Disease discussions are largely call and response. New patients come in and ask questions that give experienced members of the community the opportunity to share their experiences and advice. This in turn can impact how those new to communities navigate their illness – from the type of doctor they seek (“go see a specialist”) to the treatments they wish to consider.

Language, symbols, and shared narratives define patients’ understanding of their disease. You might hear chronic fatigue sufferers talk about their spoons, or ability to expend effort to confront their symptoms. Most cancer patients can connect over the moment of diagnosis. Rare disease patients share the common narrative of frustration over the amount of time it took to diagnose an illness. Certain shared symbols and experiences take a central and significant role for most disease communities.

Groups help their members decide how to contextualize disease in their lives. “MS warriors” and “cancer fighters” largely draw action-oriented language around how the community views it’s experience with illness. You might suffer from insomnia, but eventually become an insomniac. Identity-based language helps establish community norms.

People are often transient based on the presence of symptoms.
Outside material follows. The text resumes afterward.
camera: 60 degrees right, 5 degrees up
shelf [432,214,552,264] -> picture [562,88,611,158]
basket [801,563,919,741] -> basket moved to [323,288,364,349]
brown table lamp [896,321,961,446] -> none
Whereas in person advocacy groups tend to have “remainers” even after symptoms dissipate, digital communities often help those who are symptomatic and searching for answers. Many times, this is out of their isolation, confusion, or difficulty navigating the healthcare system. Once a disease is controlled, even when chronic, many may cease participating in the group.

Communities create their own celebrities. Maybe it’s the severe asthma patient who climbed Everest or the HCP with the latest and greatest breakthrough about a disease. There are roles for both those living with a disease and those who treat them to help disseminate information within a disease community. They are trusted, well known, and well-liked by the community and therefore important to apprising communities of new clinical updates and breakthroughs.